1630 Nova Virginiae Tabula
By: Henricus Hondius
Date: 1630 (circa) Amsterdam
Dimensions: 15 x 19.5 inches (38 cm x 49.5 cm)
This map of the Chesapeake Bay region is one of the most important of its day, and is credited with disseminating knowledge of the English settlement in Virginia throughout Europe in the 17th century. The map is a derivative of Captain Joh Smith’s seminal map of 1612, which was the first to depict the Bay and its tributaries and other waterways with any accuracy. It is highly detailed with geophysical features. The names of countless indigenous peoples are featured throughout the entire region, most of them on the banks of rivers, which would have been essential to settling in any region. Henricus Hondius based his important map of the Chesapeake Bay region on the map of Jodocus Hondius, Jr., whose plates had been sold to Blaeu, necessitating the re-engraving by Henricus in about 1630.
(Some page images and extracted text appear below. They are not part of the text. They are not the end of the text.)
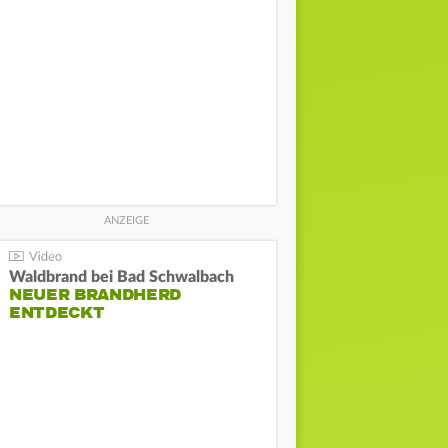
Waldbrand bei Bad Schwalbach
NEUER BRANDHERD
ENTDECKT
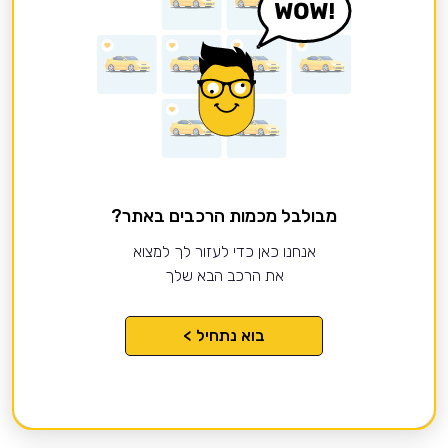
מבולבל מכמות הרכבים באתר?
אנחנו כאן כדי לעזור לך למצוא
את הרכב הבא שלך
בוא נתחיל >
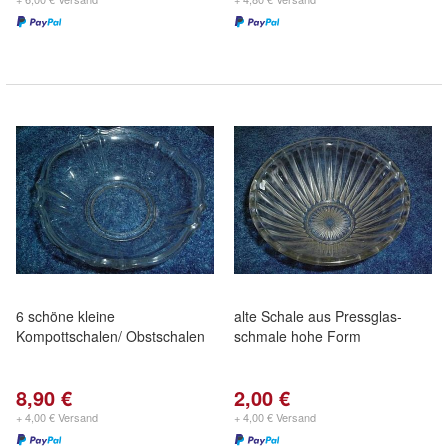
6 schöne kleine
alte Schale aus Pressglas-
Kompottschalen/ Obstschalen
schmale hohe Form
8,90 €
2,00 €
+ 4,00 € Versand
+ 4,00 € Versand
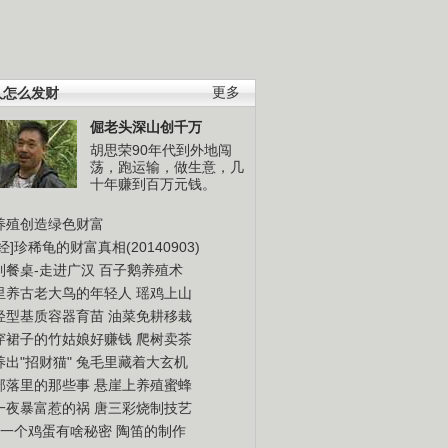
人怎么发财
更多
倔老头深山创千万
胡思荣90年代到外地闯
荡，跑运输，做生意，几
十年赚到百万元钱。
养殖创造绿色财富
经]珍稀龟的财富真相(20140903)
到餐桌-走进广汉
百子鹅养殖术
里养古老大鸟的年轻人
瑶鸡上山
轻型基质容器育苗
油菜免耕移栽
穿裙子的竹姑娘好赚钱
爬树卖茶
出"招财猫"
兔毛里藏着大玄机
部落里的那些事
悬崖上养殖蜜蜂
一夜暴富惹的祸
唐三彩烧制技艺
钱一个鸡蛋有啥秘密
陶笛的制作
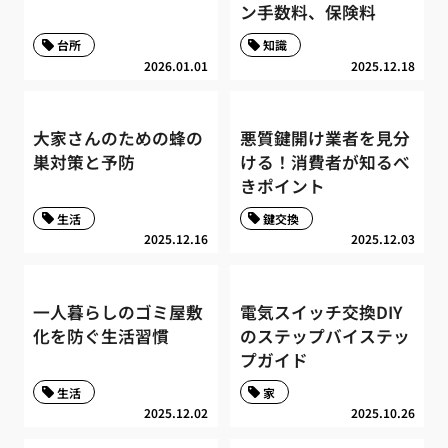
ン手数料、保険料
台所
知識
2026.01.01
2025.12.18
大家さんのための蜂の
悪質鍵開け業者を見分
巣対策と予防
ける！消費者が知るべ
きポイント
生活
鍵交換
2025.12.16
2025.12.03
一人暮らしのゴミ屋敷
電気スイッチ交換DIY
化を防ぐ生活習慣
のステップバイステッ
プガイド
生活
家
2025.12.02
2025.10.26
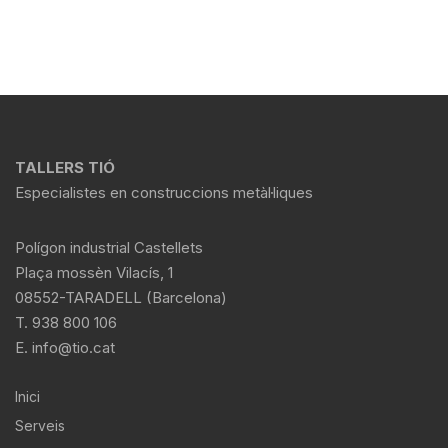
TALLERS TIÓ
Especialistes en construccions metàl·liques
Polígon industrial Castellets
Plaça mossèn Vilacís, 1
08552-TARADELL (Barcelona)
T. 938 800 106
E.
info@tio.cat
Inici
Serveis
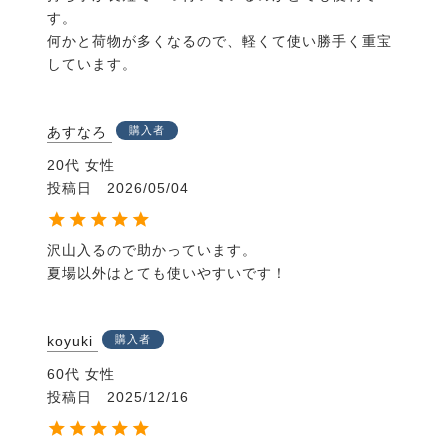
す。

何かと荷物が多くなるので、軽くて使い勝手く重宝
しています。
あすなろ
購入者
20代
女性
投稿日
2026/05/04
沢山入るので助かっています。

夏場以外はとても使いやすいです！
koyuki
購入者
60代
女性
投稿日
2025/12/16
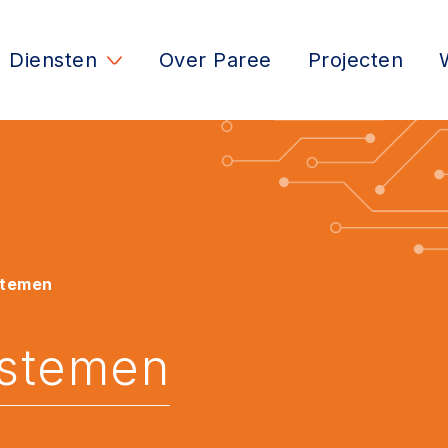
Diensten
Over Paree
Projecten
stemen
ystemen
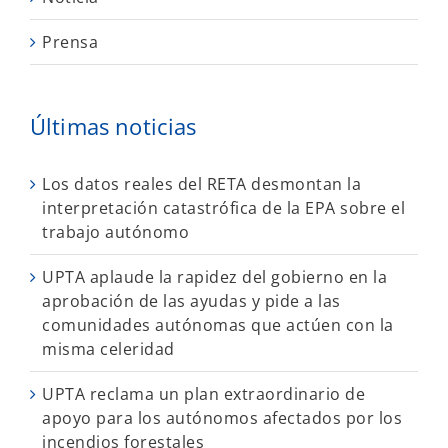
Prensa
Últimas noticias
Los datos reales del RETA desmontan la
interpretación catastrófica de la EPA sobre el
trabajo autónomo
UPTA aplaude la rapidez del gobierno en la
aprobación de las ayudas y pide a las
comunidades autónomas que actúen con la
misma celeridad
UPTA reclama un plan extraordinario de
apoyo para los autónomos afectados por los
incendios forestales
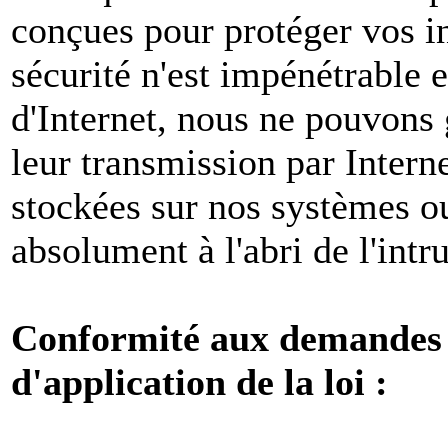
conçues pour protéger vos i
sécurité n'est impénétrable e
d'Internet, nous ne pouvons 
leur transmission par Intern
stockées sur nos systèmes o
absolument à l'abri de l'intr
Conformité aux demandes l
d'application de la loi :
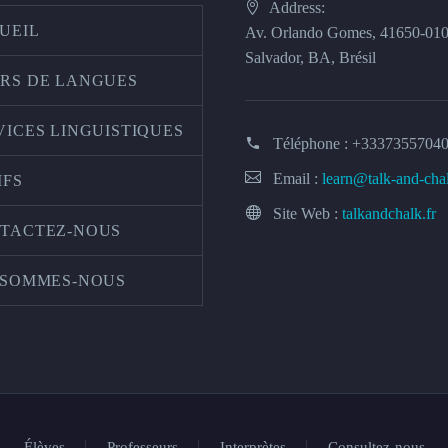
Address:
UEIL
Av. Orlando Gomes, 41650-01
Salvador, BA, Brésil
RS DE LANGUES
VICES LINGUISTIQUES
Téléphone :
+3337355704
Email :
learn@talk-and-cha
IFS
Site Web :
talkandchalk.fr
TACTEZ-NOUS
 SOMMES-NOUS
Élèves
Professeurs
Interprètes
Consultez-nous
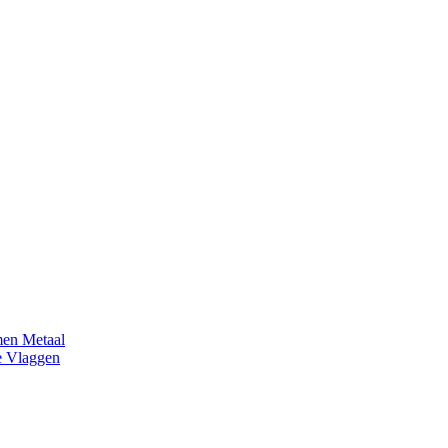
en Metaal
e Vlaggen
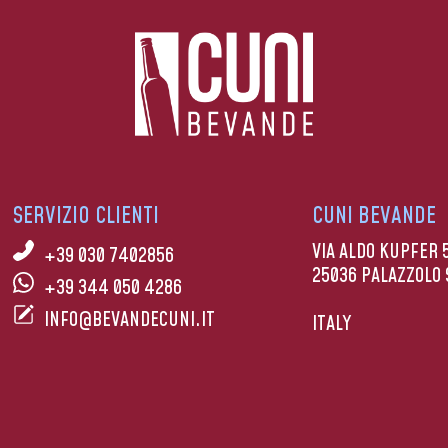
SERVIZIO CLIENTI
CUNI BEVANDE
VIA ALDO KUPFER 
+39 030 7402856
25036 PALAZZOLO 
+39 344 050 4286
INFO@BEVANDECUNI.IT
ITALY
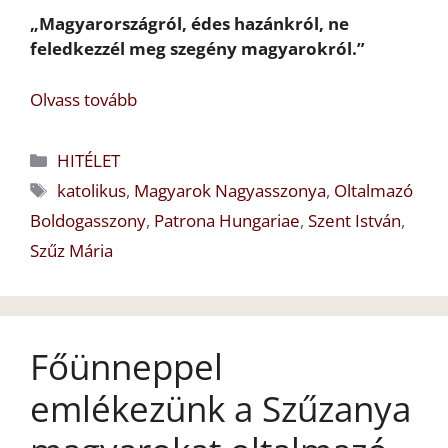
„Magyarországról, édes hazánkról, ne
feledkezzél meg szegény magyarokról.”
Olvass tovább
Kategória
HITÉLET
Címkék
katolikus
,
Magyarok Nagyasszonya
,
Oltalmazó
Boldogasszony
,
Patrona Hungariae
,
Szent István
,
Szűz Mária
Főünneppel
emlékezünk a Szűzanya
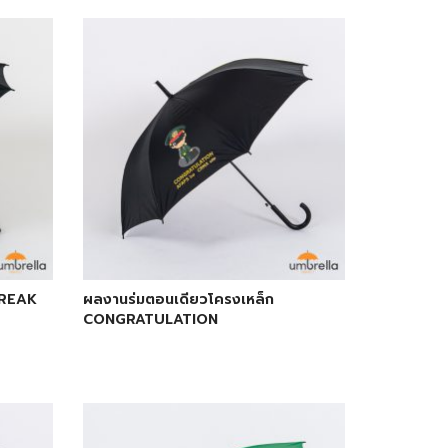
BREAK
ผลงานร่มตอนเดียวโครงเหล็ก
CONGRATULATION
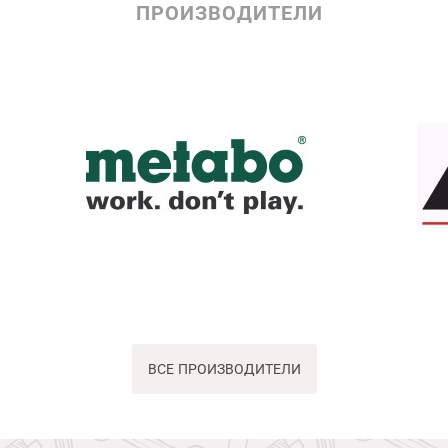
ПРОИЗВОДИТЕЛИ
ВСЕ ПРОИЗВОДИТЕЛИ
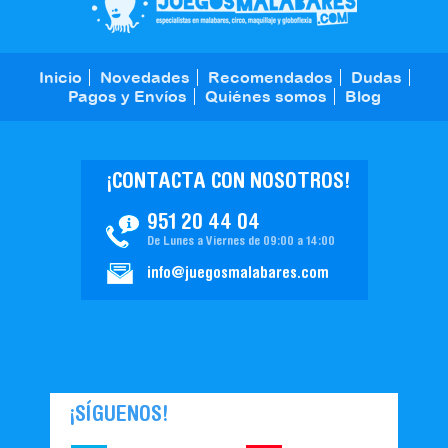
Inicio
Novedades
Recomendados
Dudas
Pagos y Envíos
Quiénes somos
Blog
¡CONTACTA CON NOSOTROS!
951 20 44 04
De Lunes a Viernes de 09:00 a 14:00
info@juegosmalabares.com
¡SÍGUENOS!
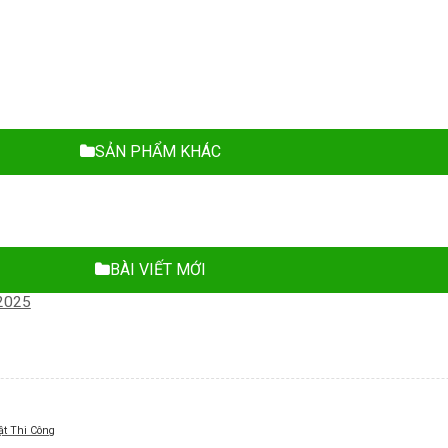
SẢN PHẨM KHÁC
BÀI VIẾT MỚI
t Thi Công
Most of the maps of this area were published by Blaeu and included French text on the verso describing the area depicted and some history of it. This map features Latin on face of the map and German on the verso. The upper left hand corner features the great Indian chief Powhatan seated on his throne, attended by his subjects. The upper right quadrant features the Royal British coat of arms beneath which a solitary Indian in war regalia armed with a club and a bow stands at guard. At the center of the bottom of the map is featured a scale of miles which also includes Hondius’ name. A legend is featured to the left of the coat of arms describing the various types of housing depicted on the map.
Condition: This map is in B+ condition, with thinning in a number of places. Centerfold and another separation have been repaired with archival materials on the verso.